* **WHAT IS REQUIRED**
An exact reprint of the listing is required, with no pictures included.

* **TASK DATA**
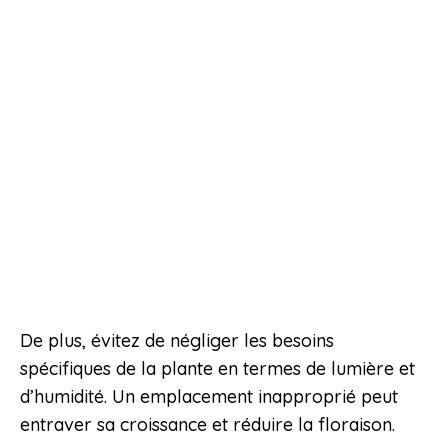
De plus, évitez de négliger les besoins
spécifiques de la plante en termes de lumière et
d’humidité. Un emplacement inapproprié peut
entraver sa croissance et réduire la floraison.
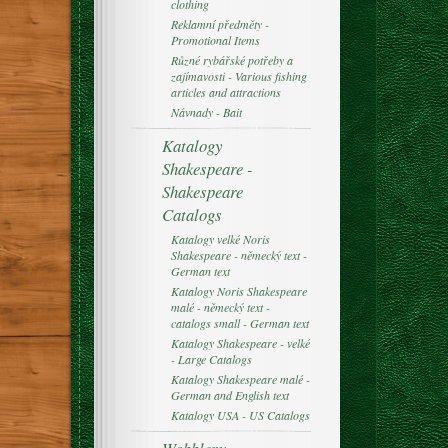
clothing
Reklamní předměty -
Promotional Items
Různé rybářské potřeby a
zajímavosti - Various fishing
articles and attractions
Návnady - Bait
Katalogy
Shakespeare -
Shakespeare
Catalogs
Katalogy velké Noris
Shakespeare - německý text -
German text
Katalogy Noris Shakespeare
malé - německý text -
catalogs small - German text
Katalogy Shakespeare - velké
- Large Catalogs
Katalogy Shakespeare malé -
German and English text
Katalogy USA - US Catalogs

* **WRITTEN REPLY**
De plus, évitez de négliger les besoins
spécifiques de la plante en termes de lumière et
d’humidité. Un emplacement inapproprié peut
entraver sa croissance et réduire la floraison.
clothing
Reklamní předměty -
Promotional Items
Různé rybářské potřeby a
zajímavosti - Various fishing
articles and attractions
Návnady - Bait
Katalogy
Shakespeare -
Shakespeare
Catalogs
Katalogy velké Noris
Shakespeare - německý text -
German text
Katalogy Noris Shakespeare
malé - německý text -
catalogs small - German text
Katalogy Shakespeare - velké
- Large Catalogs
Katalogy Shakespeare malé -
German and English text
Katalogy USA - US Catalogs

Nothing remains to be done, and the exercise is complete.